Creation is a gift from God and he invites us to cultivate it, to care for it, to protect it and to be its custodians. In the Presidential virtual visits I am making, I have been extremely grateful to those who have organised them, because on each occasion I have had the opportunity to meet with a group of farmers. We have shared many topics - the environment, Brexit, the Agricultural Bill, tenancy, mental health, loneliness, diversification and many more issues, but at each meeting the farmers have all spoken about being custodians of the land given to them. For them the landscape is not just to make a living out of, it is so much more. For the landscape we see is the product of generations of skill and hard work. As one farmer said, “It was never a conscious decision to go into farming to produce a landscape. My desire and drive to have a business was to produce food, but the two things have become increasingly interwoven. We produce food and we’re producing this iconic landscape as well to the benefit of everyone—for me as a farmer and for the public at large.”
Farming has played a key role in shaping the countryside we all enjoy today. I live in rural East Yorkshire, among the beautiful rolling Wolds and spent 11 years living surrounded by the outstanding natural beauty of Cumbria. The agricultural community is to be thanked. Every sector, livestock, arable, horticulture, upland, lowland, organic, conventional and tenanted and every type of farm continues to carry out a huge amount of work to protect and enhance the landscape, encourage wildlife, benefit soil and water and reduce the impact on the climate. With agriculture occupying over 70% of the UK landmass, farm businesses play an irreplaceable role in looking after our cherished natural environment. Farmers are custodians of the countryside and are well practiced in the words of Minette Batters, the National Farmers Union President, “at balancing its needs while producing safe, affordable, traceable food.”
At a recent meeting with farmers in Lancashire I asked them what the joys in farming today were. Answers included taking enormous pride in the production of food. There is something joyous about being a custodian of a farm—it’s just ‘my turn’. Every farmer I talked to, said we don’t feel that we own the land, but look after it for society, wanting to hand it on to the next generation in a slightly better condition. Another said, “I am passionate about environmental stability. We are custodians of the land which is God’s creation.”

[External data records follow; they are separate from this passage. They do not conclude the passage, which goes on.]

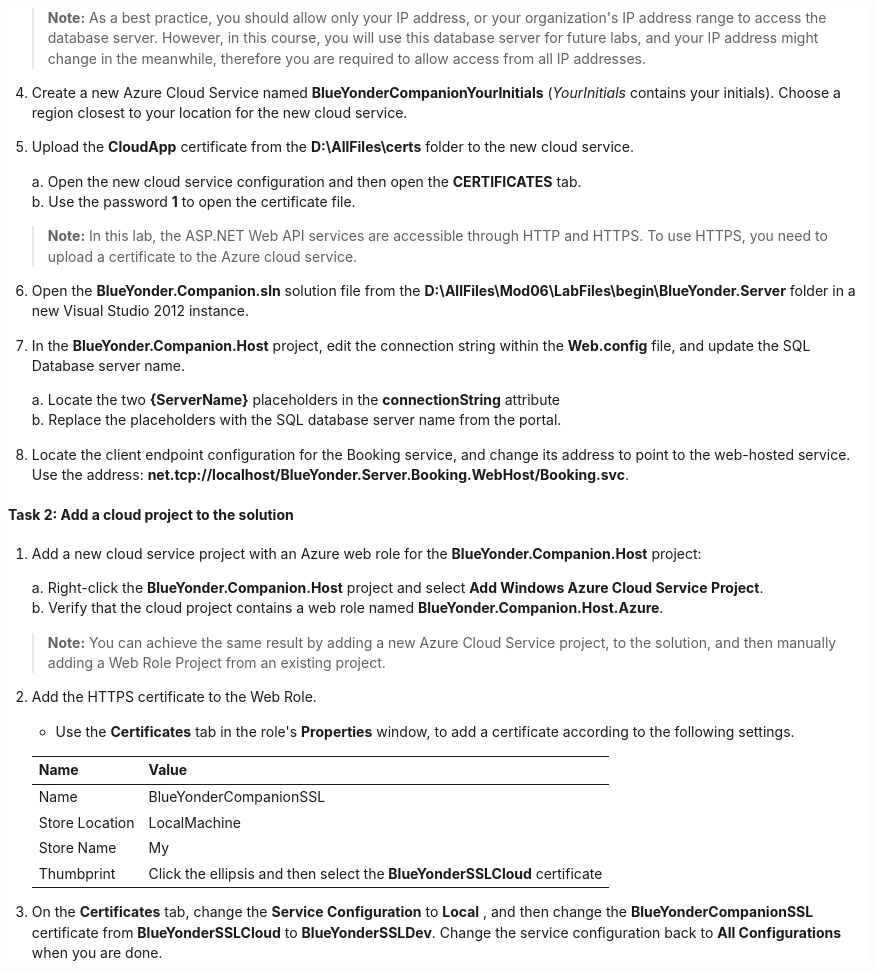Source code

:   >**Note:** As a best practice, you should allow only your IP address, or your organization&#39;s IP address range to access the database server. However, in this course, you will use this database server for future labs, and your IP address might change in the meanwhile, therefore you are required to allow access from all IP addresses.

4. Create a new Azure Cloud Service named **BlueYonderCompanionYourInitials** (_YourInitials_ contains your initials). Choose a region closest to your location for the new cloud service.
5. Upload the **CloudApp** certificate from the **D:\AllFiles\certs** folder to the new cloud service.

    a. Open the new cloud service configuration and then open the **CERTIFICATES** tab.  
    b. Use the password **1** to open the certificate file.

  >**Note:** In this lab, the ASP.NET Web API services are accessible through HTTP and HTTPS. To use HTTPS, you need to upload a certificate to the Azure cloud service.

6. Open the **BlueYonder.Companion.sln** solution file from the **D:\AllFiles\Mod06\LabFiles\begin\BlueYonder.Server** folder in a new Visual Studio 2012 instance.
7. In the **BlueYonder.Companion.Host** project, edit the connection string within the **Web.config** file, and update the SQL Database server name.

    a. Locate the two **{ServerName}** placeholders in the **connectionString** attribute  
    b. Replace the placeholders with the SQL database server name from the portal.

8. Locate the client endpoint configuration for the Booking service, and change its address to point to the web-hosted service. Use the address: **net.tcp://localhost/BlueYonder.Server.Booking.WebHost/Booking.svc**.

#### Task 2: Add a cloud project to the solution

1. Add a new cloud service project with an Azure web role for the **BlueYonder.Companion.Host** project:

    a. Right-click the **BlueYonder.Companion.Host** project and select **Add Windows Azure Cloud Service Project**.  
    b. Verify that the cloud project contains a web role named **BlueYonder.Companion.Host.Azure**.
    

  >**Note:** You can achieve the same result by adding a new Azure Cloud Service project, to the solution, and then manually adding a Web Role Project from an existing project.

2. Add the HTTPS certificate to the Web Role.

    - Use the **Certificates** tab in the role&#39;s **Properties** window, to add a certificate according to the following settings.

   | **Name** | **Value** |
   | --- | --- |
   | Name | BlueYonderCompanionSSL |
   | Store Location | LocalMachine |
   | Store Name | My |
   | Thumbprint | Click the ellipsis and then select the **BlueYonderSSLCloud** certificate |

3. On the **Certificates** tab, change the **Service Configuration** to **Local** , and then change the **BlueYonderCompanionSSL**  certificate from **BlueYonderSSLCloud** to **BlueYonderSSLDev**. Change the service configuration back to **All Configurations** when you are done.
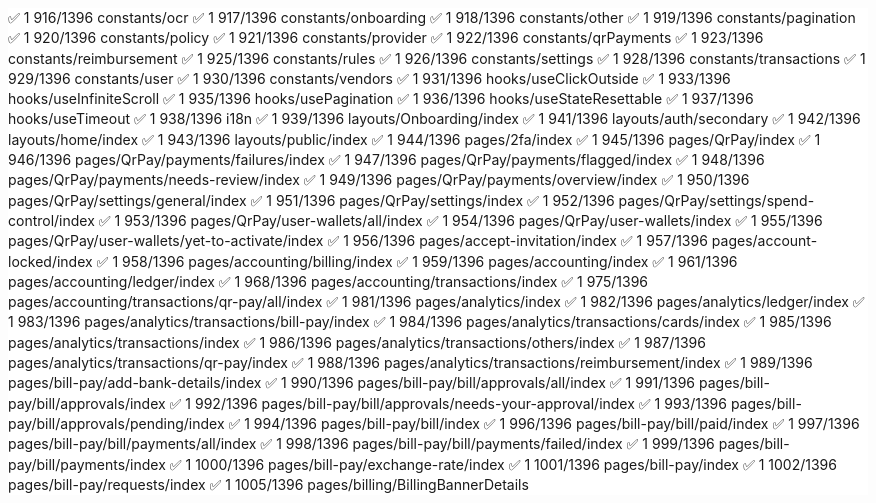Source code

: ✅ 1 916/1396 constants/ocr
✅ 1 917/1396 constants/onboarding
✅ 1 918/1396 constants/other
✅ 1 919/1396 constants/pagination
✅ 1 920/1396 constants/policy
✅ 1 921/1396 constants/provider
✅ 1 922/1396 constants/qrPayments
✅ 1 923/1396 constants/reimbursement
✅ 1 925/1396 constants/rules
✅ 1 926/1396 constants/settings
✅ 1 928/1396 constants/transactions
✅ 1 929/1396 constants/user
✅ 1 930/1396 constants/vendors
✅ 1 931/1396 hooks/useClickOutside
✅ 1 933/1396 hooks/useInfiniteScroll
✅ 1 935/1396 hooks/usePagination
✅ 1 936/1396 hooks/useStateResettable
✅ 1 937/1396 hooks/useTimeout
✅ 1 938/1396 i18n
✅ 1 939/1396 layouts/Onboarding/index
✅ 1 941/1396 layouts/auth/secondary
✅ 1 942/1396 layouts/home/index
✅ 1 943/1396 layouts/public/index
✅ 1 944/1396 pages/2fa/index
✅ 1 945/1396 pages/QrPay/index
✅ 1 946/1396 pages/QrPay/payments/failures/index
✅ 1 947/1396 pages/QrPay/payments/flagged/index
✅ 1 948/1396 pages/QrPay/payments/needs-review/index
✅ 1 949/1396 pages/QrPay/payments/overview/index
✅ 1 950/1396 pages/QrPay/settings/general/index
✅ 1 951/1396 pages/QrPay/settings/index
✅ 1 952/1396 pages/QrPay/settings/spend-control/index
✅ 1 953/1396 pages/QrPay/user-wallets/all/index
✅ 1 954/1396 pages/QrPay/user-wallets/index
✅ 1 955/1396 pages/QrPay/user-wallets/yet-to-activate/index
✅ 1 956/1396 pages/accept-invitation/index
✅ 1 957/1396 pages/account-locked/index
✅ 1 958/1396 pages/accounting/billing/index
✅ 1 959/1396 pages/accounting/index
✅ 1 961/1396 pages/accounting/ledger/index
✅ 1 968/1396 pages/accounting/transactions/index
✅ 1 975/1396 pages/accounting/transactions/qr-pay/all/index
✅ 1 981/1396 pages/analytics/index
✅ 1 982/1396 pages/analytics/ledger/index
✅ 1 983/1396 pages/analytics/transactions/bill-pay/index
✅ 1 984/1396 pages/analytics/transactions/cards/index
✅ 1 985/1396 pages/analytics/transactions/index
✅ 1 986/1396 pages/analytics/transactions/others/index
✅ 1 987/1396 pages/analytics/transactions/qr-pay/index
✅ 1 988/1396 pages/analytics/transactions/reimbursement/index
✅ 1 989/1396 pages/bill-pay/add-bank-details/index
✅ 1 990/1396 pages/bill-pay/bill/approvals/all/index
✅ 1 991/1396 pages/bill-pay/bill/approvals/index
✅ 1 992/1396 pages/bill-pay/bill/approvals/needs-your-approval/index
✅ 1 993/1396 pages/bill-pay/bill/approvals/pending/index
✅ 1 994/1396 pages/bill-pay/bill/index
✅ 1 996/1396 pages/bill-pay/bill/paid/index
✅ 1 997/1396 pages/bill-pay/bill/payments/all/index
✅ 1 998/1396 pages/bill-pay/bill/payments/failed/index
✅ 1 999/1396 pages/bill-pay/bill/payments/index
✅ 1 1000/1396 pages/bill-pay/exchange-rate/index
✅ 1 1001/1396 pages/bill-pay/index
✅ 1 1002/1396 pages/bill-pay/requests/index
✅ 1 1005/1396 pages/billing/BillingBannerDetails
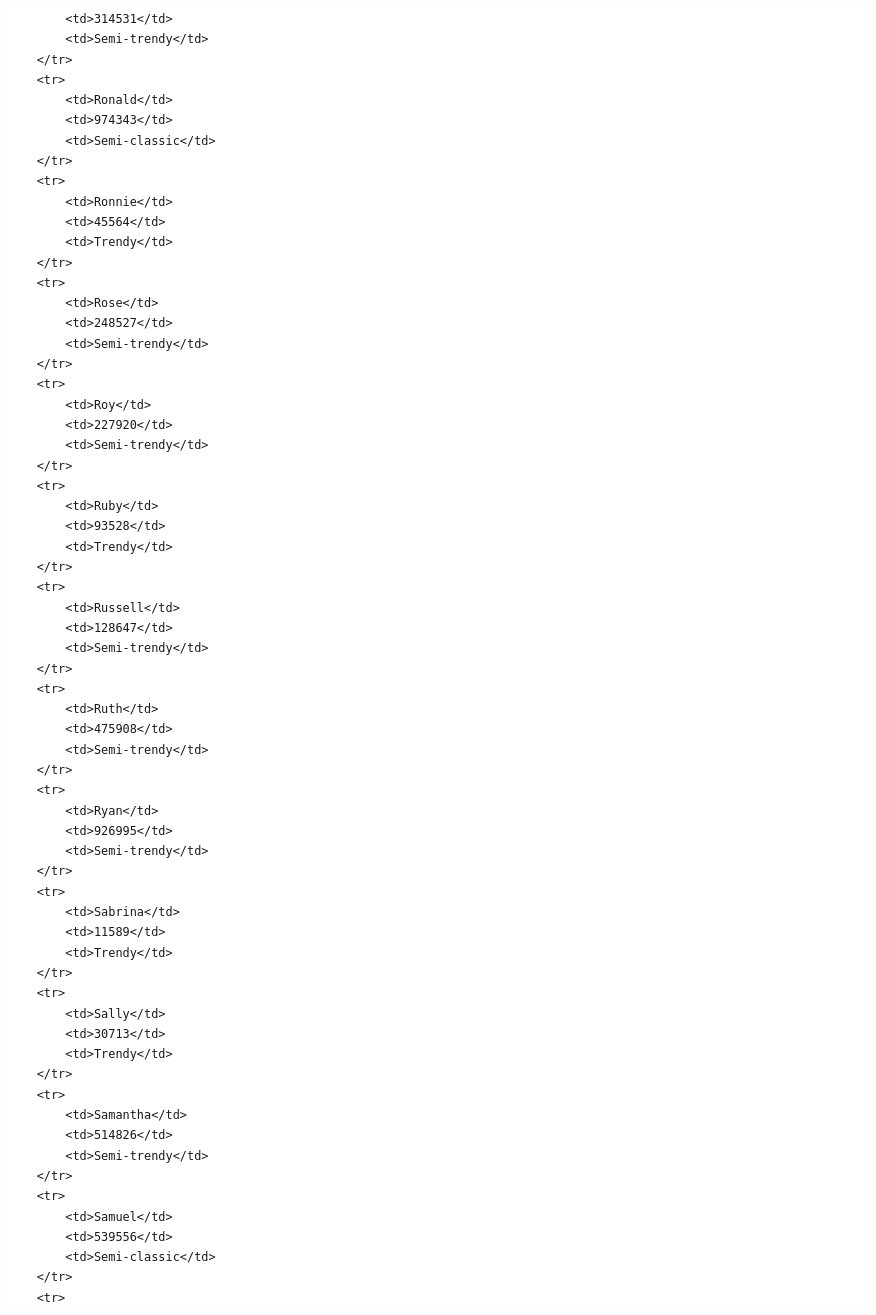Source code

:             <td>314531</td>
            <td>Semi-trendy</td>
        </tr>
        <tr>
            <td>Ronald</td>
            <td>974343</td>
            <td>Semi-classic</td>
        </tr>
        <tr>
            <td>Ronnie</td>
            <td>45564</td>
            <td>Trendy</td>
        </tr>
        <tr>
            <td>Rose</td>
            <td>248527</td>
            <td>Semi-trendy</td>
        </tr>
        <tr>
            <td>Roy</td>
            <td>227920</td>
            <td>Semi-trendy</td>
        </tr>
        <tr>
            <td>Ruby</td>
            <td>93528</td>
            <td>Trendy</td>
        </tr>
        <tr>
            <td>Russell</td>
            <td>128647</td>
            <td>Semi-trendy</td>
        </tr>
        <tr>
            <td>Ruth</td>
            <td>475908</td>
            <td>Semi-trendy</td>
        </tr>
        <tr>
            <td>Ryan</td>
            <td>926995</td>
            <td>Semi-trendy</td>
        </tr>
        <tr>
            <td>Sabrina</td>
            <td>11589</td>
            <td>Trendy</td>
        </tr>
        <tr>
            <td>Sally</td>
            <td>30713</td>
            <td>Trendy</td>
        </tr>
        <tr>
            <td>Samantha</td>
            <td>514826</td>
            <td>Semi-trendy</td>
        </tr>
        <tr>
            <td>Samuel</td>
            <td>539556</td>
            <td>Semi-classic</td>
        </tr>
        <tr>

I share this article for a number of reasons. There is a disconnect in our society between rural and urban –the distance between field and fork is huge and we all need food. We need to educate more people about where our food comes from, how it is farmed, the high welfare standards which we have in this country for our animals. The National Farmers Union has set a welcome target that farming should reach net zero greenhouse gas emissions across England and Wales by 2040, ten years ahead of the government target. This is certainly achievable and more about that on another occasion.
Twentieth century Dutch theologian Abraham Kuyper said, “There is not a square inch of the entire creation over which Jesus Christ does not declare, ‘This is mine.’” In light of Christ’s special relationship with creation, we have a unique calling to care for creation and the farming community do so through being its custodians. Could I urge you to do something very simple as I asked the Methodist community in the Lancashire District to thank a farmer by word, email, letter or card, for the food they produce whether meat or arable and for the way they are custodians of the land we see and enjoy today. It would mean so much.
‘Through him all things were made; without him nothing was made that has been made.’ (John 1 v3)
Oh, the life of the world is a joy and a treasure,
Unfolding in beauty the green-growing tree,
The changing of seasons in mountain and valley, the stars and the bright restless sea.
(Singing the Faith 114)
The Revd Richard Teal, President of the Methodist Conference, 2020 - 21.